L’organisation du Tribunal des conflits fut successivement complétée : par la loi organique du Conseil d’État de 1849, qui fixe à quatre le nombre des conseillers d’État et des conseillers à la Cour de cassation appelés à composer le Tribunal (2. La législation de cette époque limitait la composition du Tribunal à ces deux éléments, et n’y introduisait pas, comme l’a fait plus tard la loi du 24 mai 1872, un troisième élément procédant du choix des deux autres.) ; par le règlement d’administration publique du 26 octobre 1849, arrêté par le Conseil d’État en vertu de la délégation contenue dans l’article 64 de la loi organique de 1849 (3. Ce règlement est un de ceux que le Conseil d’État de cette époque a faits en vertu du pouvoir propre que lui conférait l’article 75, § 2, de la Constitution, dans le cas d’une délégation spéciale de l’Assemblée nationale. Ces règlements étaient arrêtés par le Conseil d’État, et le Président de la République se bornait à les promulguer. Celui du 26 octobre 1849 devait, en outre, être converti en loi dans l’année de sa promulgation, ce qui a été fait par la loi du 4 février 1850.) ; par la loi du 4 février 1850, qui sanctionne et modifie sur quelques points le règlement de 1849, et qui contient une disposition conférant au ministre de l’instruction publique, en cas d’empêchement du ministre de la justice, la présidence du Tribunal des conflits (4. Celle disposition, votée à une époque où M. de Falloux était ministre de l’instruction publique, parait avoir eu surtout un caractère d’actualité politique.).

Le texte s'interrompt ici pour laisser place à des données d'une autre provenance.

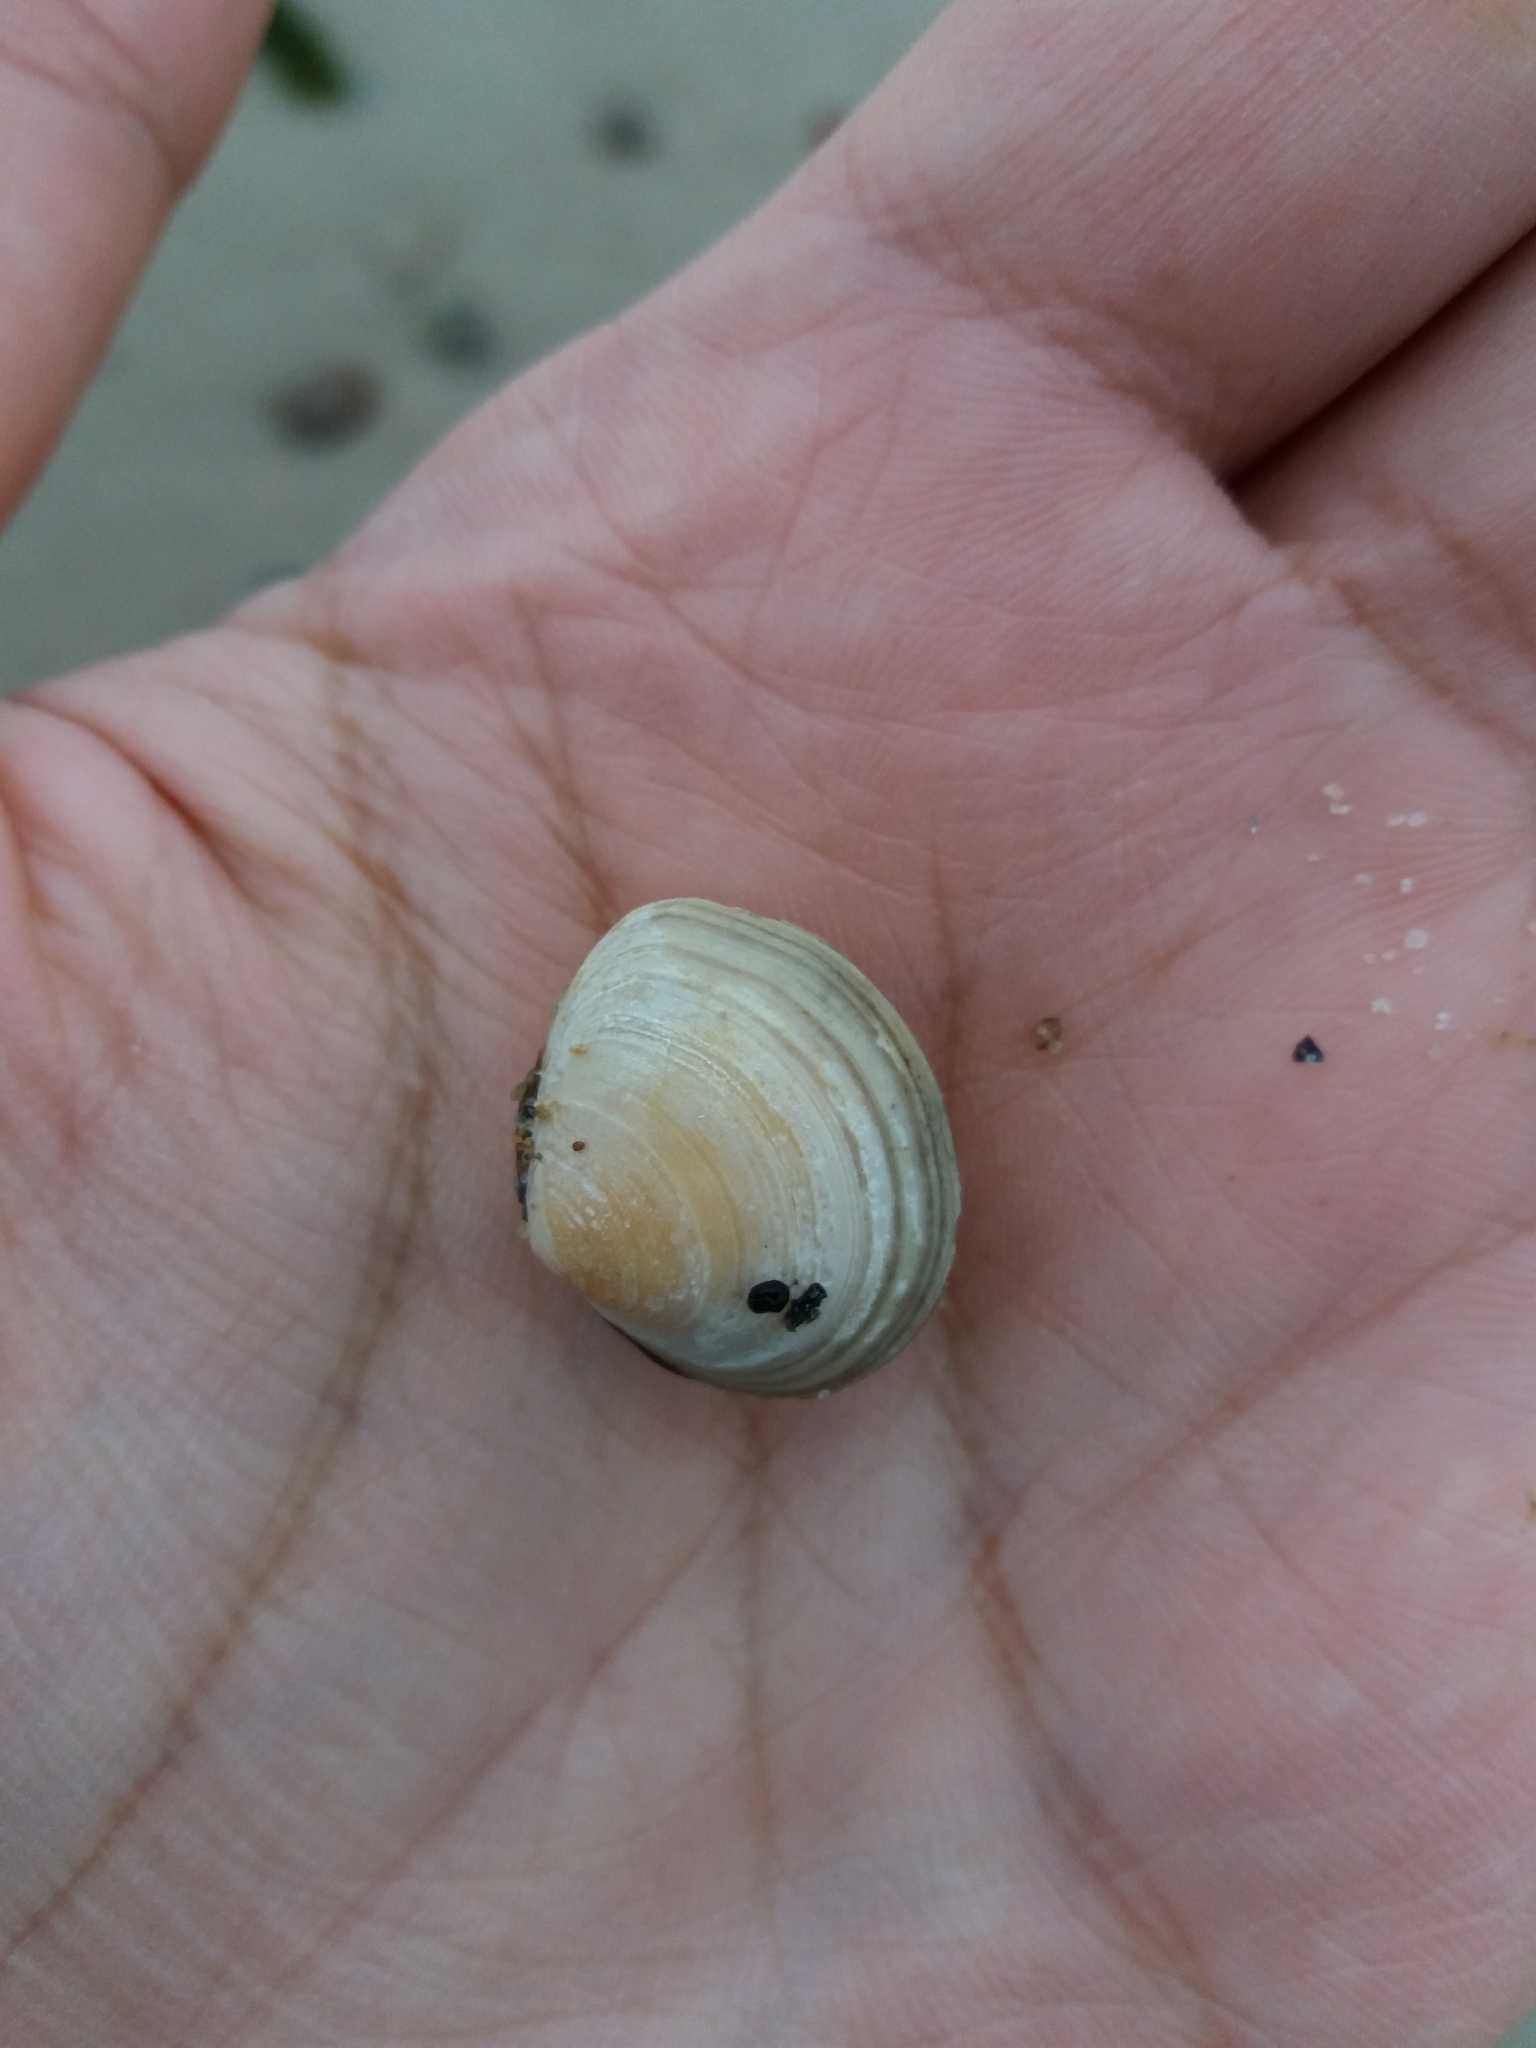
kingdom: Animalia
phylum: Mollusca
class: Bivalvia
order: Cardiida
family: Tellinidae
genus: Macoma
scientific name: Macoma balthica
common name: Baltic tellin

[253] La législation de cette époque, considérée dans son ensemble, a fortifié la juridiction administrative en poursuivant les réformes libérales commencées sous le régime précédent. Elle a prouvé, par ses innovations souvent hardies et presque toujours heureuses, que le jugement des contestations administratives peut être entouré des mêmes garanties que celui des contestations judiciaires ; que le jugement même des conflits, qui avait si longtemps prêté à de justes critiques et avait servi de thème à tant de récriminations contre le principe de la séparation des compétences, pouvait être organisé de manière à calmer toute crainte de décisions abusives. Mais ces améliorations législatives, suspendues en 1852, n’ont pu être reprises et continuées qu’en 1872.
Conseils de préfecture. Projet de loi de 1851. — L’organisation des tribunaux administratifs de premier ressort avait été ajournée, comme nous l’avons vu, après le vote de la Constitution et de la loi organique du Conseil d’État. Elle fut reprise en 1850, non comme objet d’une loi spéciale, mais comme un des éléments d’un vaste projet embrassant toute la législation de l’administration intérieure.
L’élaboration de ce projet de loi, qui traitait de l’administration des départements, des cantons et des communes, fut confiée au Conseil d’État. Nous n’avons à nous occuper que du titre spécial qui était consacré aux conseils de préfecture et qui fut adopté par le Conseil, le 9 avril 1851, sur le rapport de M. Boulatignier (1. Le rapport de M. Boulatignier contient une étude approfondie sur les conseils de préfecture, à laquelle nous nous sommes déjà plusieurs fois reporté, comme à l’un des documents les plus complets et les plus autorisés publiés sur cette matière.). Voici quelles étaient les principales réformes consacrées par le projet du Conseil d’État.
Les conseillers de préfecture, que la législation de l’an VIII n’avait soumis à aucune condition spéciale d’aptitude (2. La seule condition requise sous la législation de l’an VIII avait été l’âge de vingt–cinq ans ; encore n’était-elle pas inscrite dans la loi du 28 pluviôse ; elle avait été empruntée par analogie aux dispositions de la Constitution de l’an III sur les administrations des départements.), devaient être âgés de vingt-cinq ans et licenciés en droit, ou avoir exercé, soit des fonctions administratives ou judiciaires pendant trois ans, [254] soit les fonctions de conseiller général ou de maire pendant six ans. Ils étaient assistés de suppléants. Ils étaient nommés par le Président de la République, sur une triple liste de candidats dressée par le préfet et ne pouvaient être révoqués qu’après avis d’une commission instituée auprès du ministre de l’intérieur. Un commissaire du Gouvernement, remplacé au besoin par un des suppléants, remplissait les fonctions du ministère public ; un secrétaire-greffier était adjoint au conseil. Le préfet cessait de présider le conseil de préfecture statuant au contentieux ; il était remplacé par un vice–président.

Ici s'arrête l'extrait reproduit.